180 accounts that beat inflation

- By Sylvia Morris sy.morris@dailymail.co.uk

SAVERS today have a choice of 180 accounts that can match or beat inflation, compared with two years ago when there were just 19.

Interest rates have risen in that time, while inflation has bobbed around the same level.

This means that savers only need to lock away their money for a year to protect it from the ravages of inflation.

It is crucial for savers to earn a rate which at least matches, or betters, that of the annual cost of living rise, to ensure their nest egg’s spending power is not eroded.

The Consumer Prices Index measure of inflation stood at 1.9 pc in February, latest official figures show.

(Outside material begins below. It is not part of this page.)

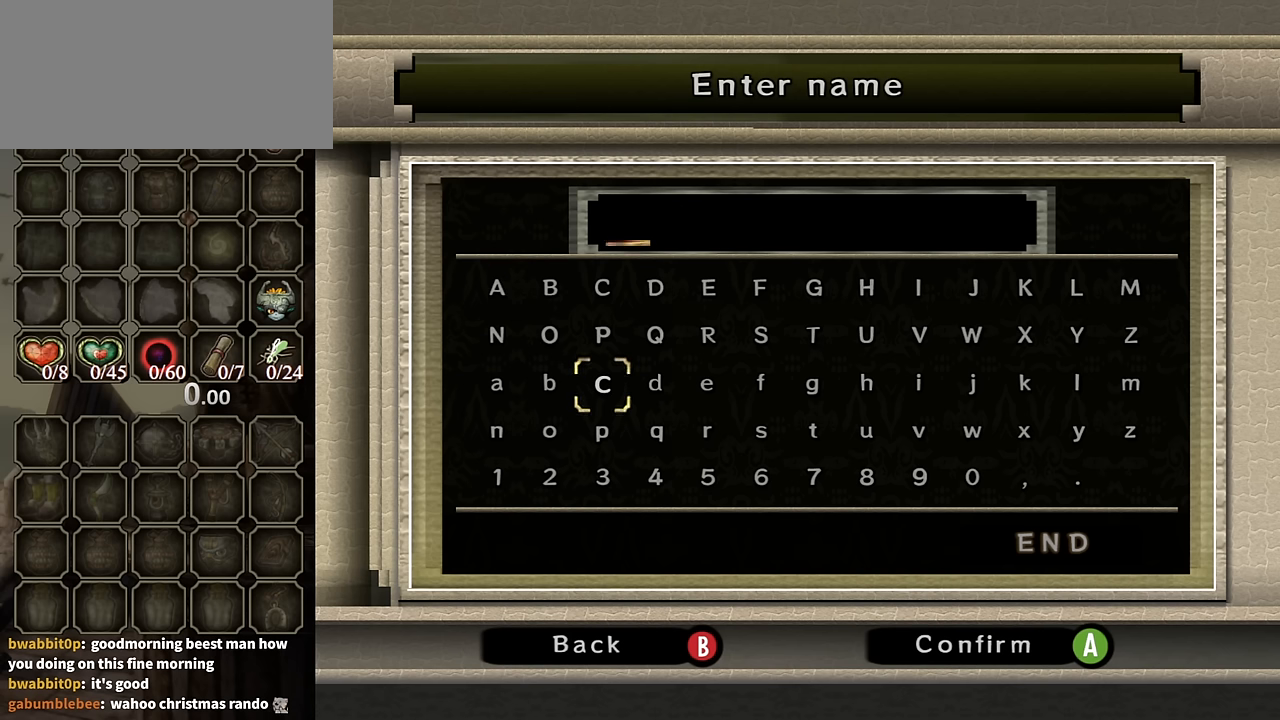
{"buttons": [], "left_stick": "center", "right_stick": "center", "events": []}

It is slightly up from the 1.8 pc in January but still below the target limit of 2 pc set by the Bank of England.

Despite the slight rise, research from data monitors Moneyfacts unearthed the 180 accounts where savers can match or outpace inflation.

These include 152 fixed-rate bonds, 27 fixedrate cash Isas and a notice account.

Now the top rate on a one-year fixed-rate bond is 1.97 pc, just ahead of the inflation rate. Two years ago, when there were just 19 accounts of this type, the best you could do was 1.5 pc, 0.3 percentage points below the rise in the cost of living.

To get the best rates, savers need to look to newer banks, which mainly operate online.

The top deal one-year fixed-rate bonds are available with Shawbrook Bank (1.97 pc), Close Brothers Savings ( 1.96 pc) and OakNorth Bank (1.91 pc).

If you are willing to tie your money up for two years PCF Bank pays 2.26 pc, while Aldermore, Close Brothers and Tandem banks offer 2.25 pc.

By comparison, major High Street banks pay pitiful rates.

HSBC, for example, has a one-year deal at just 0.7 pc, while Santander offers 0.5 pc. On two-year deals, Halifax pays just 0.7 pc and Lloyds 0.65 pc. With a rate of 0.7 pc and inflation running at 1.9 pc, savers would see the purchasing power of their money fall by 1.2 pc a year.

It means for every £1,000 invested, you will lose £12 in value each year — even after your interest has been added.

If you want to stick to the High Street, you won’t match inflation unless you tie your money up for two years or more.

However, Kent Reliance pays an inflationb­usting 2 pc on its fixed- rate two- year bond, which is available through its branch network, which is limited.

For one-year you can earn 1.85 pc with Kent Reliance, 1.55 pc with Yorkshire BS and Cambridge BS, or 1.45 pc with Leeds BS.

If you are happy to run your account over the phone, National Savings & Investment­s pays 1.5 pc for one year.

Savers wanting to keep money in an easyaccess account are still losing out. Top rate is 1.5 pc from Kent Reliance and from Marcus at Goldman Sachs, (includes first-year bonus).